Assignment — Among the records below, find the lines containing "worn" and state only how many there are.

Entries provided —

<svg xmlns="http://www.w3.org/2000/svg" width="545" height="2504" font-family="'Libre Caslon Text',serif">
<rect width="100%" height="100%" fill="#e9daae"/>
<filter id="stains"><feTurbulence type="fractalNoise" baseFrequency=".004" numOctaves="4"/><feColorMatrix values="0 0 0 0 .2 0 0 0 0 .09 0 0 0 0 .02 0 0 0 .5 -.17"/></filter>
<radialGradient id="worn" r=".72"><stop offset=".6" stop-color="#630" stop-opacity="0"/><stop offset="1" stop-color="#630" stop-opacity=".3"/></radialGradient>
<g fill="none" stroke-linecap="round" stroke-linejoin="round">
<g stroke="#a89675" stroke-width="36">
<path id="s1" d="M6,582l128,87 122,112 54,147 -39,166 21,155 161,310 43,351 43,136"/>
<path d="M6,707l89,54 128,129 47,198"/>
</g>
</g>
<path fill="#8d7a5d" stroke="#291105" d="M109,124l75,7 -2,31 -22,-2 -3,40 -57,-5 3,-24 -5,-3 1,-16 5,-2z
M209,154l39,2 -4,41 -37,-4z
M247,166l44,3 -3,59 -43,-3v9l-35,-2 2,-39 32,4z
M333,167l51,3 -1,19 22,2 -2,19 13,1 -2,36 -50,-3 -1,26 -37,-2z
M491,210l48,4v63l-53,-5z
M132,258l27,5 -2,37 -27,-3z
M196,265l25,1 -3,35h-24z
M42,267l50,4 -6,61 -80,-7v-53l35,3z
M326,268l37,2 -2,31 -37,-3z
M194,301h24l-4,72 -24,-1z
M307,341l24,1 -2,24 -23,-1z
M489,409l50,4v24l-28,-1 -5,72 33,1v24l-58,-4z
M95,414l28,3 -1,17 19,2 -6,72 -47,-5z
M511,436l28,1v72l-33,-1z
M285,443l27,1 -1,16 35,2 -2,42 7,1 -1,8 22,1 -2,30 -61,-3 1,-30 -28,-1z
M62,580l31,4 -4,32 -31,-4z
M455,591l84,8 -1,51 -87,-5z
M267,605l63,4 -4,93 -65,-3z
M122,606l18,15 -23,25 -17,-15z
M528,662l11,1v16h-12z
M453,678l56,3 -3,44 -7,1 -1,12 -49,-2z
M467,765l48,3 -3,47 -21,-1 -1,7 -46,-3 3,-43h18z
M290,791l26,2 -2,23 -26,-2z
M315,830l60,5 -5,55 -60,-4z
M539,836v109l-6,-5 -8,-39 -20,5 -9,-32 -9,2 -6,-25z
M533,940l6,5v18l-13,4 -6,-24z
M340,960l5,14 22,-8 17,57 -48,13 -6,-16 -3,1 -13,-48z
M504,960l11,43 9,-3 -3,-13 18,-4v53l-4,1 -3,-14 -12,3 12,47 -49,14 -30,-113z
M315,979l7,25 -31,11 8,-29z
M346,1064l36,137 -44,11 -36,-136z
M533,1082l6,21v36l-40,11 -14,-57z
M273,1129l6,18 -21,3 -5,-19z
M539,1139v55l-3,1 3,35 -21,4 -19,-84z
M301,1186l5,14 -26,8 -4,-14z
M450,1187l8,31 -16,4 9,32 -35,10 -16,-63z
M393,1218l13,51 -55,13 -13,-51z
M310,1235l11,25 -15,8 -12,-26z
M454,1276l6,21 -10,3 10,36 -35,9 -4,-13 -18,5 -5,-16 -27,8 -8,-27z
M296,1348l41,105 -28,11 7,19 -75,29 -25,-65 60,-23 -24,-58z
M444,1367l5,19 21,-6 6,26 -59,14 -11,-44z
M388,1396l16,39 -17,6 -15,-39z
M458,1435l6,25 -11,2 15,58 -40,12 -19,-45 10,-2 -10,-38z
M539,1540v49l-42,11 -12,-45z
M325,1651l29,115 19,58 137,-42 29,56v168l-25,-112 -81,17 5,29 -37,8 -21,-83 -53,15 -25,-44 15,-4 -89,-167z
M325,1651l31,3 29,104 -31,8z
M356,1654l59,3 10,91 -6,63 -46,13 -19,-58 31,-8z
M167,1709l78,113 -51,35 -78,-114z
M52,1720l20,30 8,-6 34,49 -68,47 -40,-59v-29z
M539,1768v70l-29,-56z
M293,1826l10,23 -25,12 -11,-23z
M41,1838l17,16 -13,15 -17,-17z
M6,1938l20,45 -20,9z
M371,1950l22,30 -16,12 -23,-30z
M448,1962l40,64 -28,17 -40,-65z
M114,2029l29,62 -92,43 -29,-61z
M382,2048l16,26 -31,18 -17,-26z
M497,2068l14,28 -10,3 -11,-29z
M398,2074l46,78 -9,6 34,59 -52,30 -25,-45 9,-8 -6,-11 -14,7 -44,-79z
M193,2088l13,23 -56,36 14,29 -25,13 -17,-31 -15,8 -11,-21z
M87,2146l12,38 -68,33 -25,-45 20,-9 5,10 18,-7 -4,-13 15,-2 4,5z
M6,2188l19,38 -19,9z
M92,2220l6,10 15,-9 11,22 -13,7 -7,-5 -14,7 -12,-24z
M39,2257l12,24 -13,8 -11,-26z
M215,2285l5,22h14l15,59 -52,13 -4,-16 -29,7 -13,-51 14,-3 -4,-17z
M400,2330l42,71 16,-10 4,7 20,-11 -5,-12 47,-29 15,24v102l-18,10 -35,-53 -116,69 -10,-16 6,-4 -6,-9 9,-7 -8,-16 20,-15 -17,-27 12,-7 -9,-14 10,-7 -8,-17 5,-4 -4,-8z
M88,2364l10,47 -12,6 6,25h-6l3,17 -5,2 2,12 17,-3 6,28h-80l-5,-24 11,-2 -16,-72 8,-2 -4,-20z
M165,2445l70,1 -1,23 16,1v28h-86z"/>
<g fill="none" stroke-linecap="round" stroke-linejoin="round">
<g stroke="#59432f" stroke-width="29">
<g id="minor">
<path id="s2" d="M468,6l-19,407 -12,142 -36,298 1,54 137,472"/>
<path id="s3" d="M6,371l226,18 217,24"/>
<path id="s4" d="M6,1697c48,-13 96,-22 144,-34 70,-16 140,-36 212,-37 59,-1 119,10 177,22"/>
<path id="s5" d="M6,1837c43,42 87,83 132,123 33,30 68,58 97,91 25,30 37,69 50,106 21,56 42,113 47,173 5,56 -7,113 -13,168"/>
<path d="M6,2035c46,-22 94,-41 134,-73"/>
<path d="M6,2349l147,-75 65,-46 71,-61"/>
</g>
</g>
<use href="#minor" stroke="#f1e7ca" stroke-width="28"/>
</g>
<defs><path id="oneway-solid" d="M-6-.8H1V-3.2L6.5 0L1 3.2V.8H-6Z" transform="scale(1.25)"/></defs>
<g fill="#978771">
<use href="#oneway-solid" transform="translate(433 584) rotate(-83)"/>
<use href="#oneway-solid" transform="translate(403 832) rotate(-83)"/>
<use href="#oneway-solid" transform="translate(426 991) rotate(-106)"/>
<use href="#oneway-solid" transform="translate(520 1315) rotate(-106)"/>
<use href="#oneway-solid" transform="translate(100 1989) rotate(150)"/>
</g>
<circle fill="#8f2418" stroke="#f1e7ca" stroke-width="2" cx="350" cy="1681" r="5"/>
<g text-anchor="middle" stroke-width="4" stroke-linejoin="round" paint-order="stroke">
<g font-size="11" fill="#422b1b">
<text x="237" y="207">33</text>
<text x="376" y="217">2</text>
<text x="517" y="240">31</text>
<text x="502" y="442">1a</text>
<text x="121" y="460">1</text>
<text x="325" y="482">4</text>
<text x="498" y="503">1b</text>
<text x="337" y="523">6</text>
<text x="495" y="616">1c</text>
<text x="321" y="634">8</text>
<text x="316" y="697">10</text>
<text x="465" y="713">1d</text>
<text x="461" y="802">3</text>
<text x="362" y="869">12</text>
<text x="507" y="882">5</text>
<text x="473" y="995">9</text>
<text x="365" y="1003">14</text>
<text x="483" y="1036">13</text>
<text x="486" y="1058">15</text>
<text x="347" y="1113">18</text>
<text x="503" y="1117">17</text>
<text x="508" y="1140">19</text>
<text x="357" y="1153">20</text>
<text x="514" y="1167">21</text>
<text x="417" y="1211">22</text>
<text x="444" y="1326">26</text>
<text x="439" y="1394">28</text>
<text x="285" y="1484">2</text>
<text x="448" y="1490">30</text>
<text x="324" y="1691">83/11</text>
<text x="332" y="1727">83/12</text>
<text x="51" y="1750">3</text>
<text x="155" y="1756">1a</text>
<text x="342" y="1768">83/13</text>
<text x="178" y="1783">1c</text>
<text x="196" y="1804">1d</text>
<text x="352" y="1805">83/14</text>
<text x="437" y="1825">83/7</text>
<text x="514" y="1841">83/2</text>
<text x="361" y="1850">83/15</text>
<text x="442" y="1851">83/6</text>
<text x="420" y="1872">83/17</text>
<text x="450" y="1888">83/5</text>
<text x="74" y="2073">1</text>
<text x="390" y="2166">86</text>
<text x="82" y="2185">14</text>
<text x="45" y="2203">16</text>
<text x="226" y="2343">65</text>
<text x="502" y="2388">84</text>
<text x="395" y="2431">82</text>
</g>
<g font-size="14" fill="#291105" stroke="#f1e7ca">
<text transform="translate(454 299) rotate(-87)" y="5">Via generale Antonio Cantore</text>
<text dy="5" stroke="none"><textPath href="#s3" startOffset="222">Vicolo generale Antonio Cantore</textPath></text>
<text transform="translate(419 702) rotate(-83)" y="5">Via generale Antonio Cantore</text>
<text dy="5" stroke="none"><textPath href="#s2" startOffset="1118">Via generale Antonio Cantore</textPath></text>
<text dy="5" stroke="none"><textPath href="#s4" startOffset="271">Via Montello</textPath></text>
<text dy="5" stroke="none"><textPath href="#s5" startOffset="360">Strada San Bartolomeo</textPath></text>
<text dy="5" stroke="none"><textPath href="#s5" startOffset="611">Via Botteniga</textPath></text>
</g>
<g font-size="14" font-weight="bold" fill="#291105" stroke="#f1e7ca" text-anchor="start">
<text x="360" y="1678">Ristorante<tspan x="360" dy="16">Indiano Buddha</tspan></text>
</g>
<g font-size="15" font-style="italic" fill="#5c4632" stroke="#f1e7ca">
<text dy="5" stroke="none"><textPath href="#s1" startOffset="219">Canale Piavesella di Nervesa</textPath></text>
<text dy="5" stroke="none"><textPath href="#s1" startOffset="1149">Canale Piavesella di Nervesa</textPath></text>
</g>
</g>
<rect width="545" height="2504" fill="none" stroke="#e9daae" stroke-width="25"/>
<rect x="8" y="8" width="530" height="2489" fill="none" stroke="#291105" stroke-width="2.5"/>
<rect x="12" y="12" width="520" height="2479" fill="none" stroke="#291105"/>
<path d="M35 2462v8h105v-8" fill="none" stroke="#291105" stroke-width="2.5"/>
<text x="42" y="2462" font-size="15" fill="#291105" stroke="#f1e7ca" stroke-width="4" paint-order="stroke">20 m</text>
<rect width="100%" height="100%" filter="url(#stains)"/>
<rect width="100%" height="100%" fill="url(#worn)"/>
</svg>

Solution to this task — 2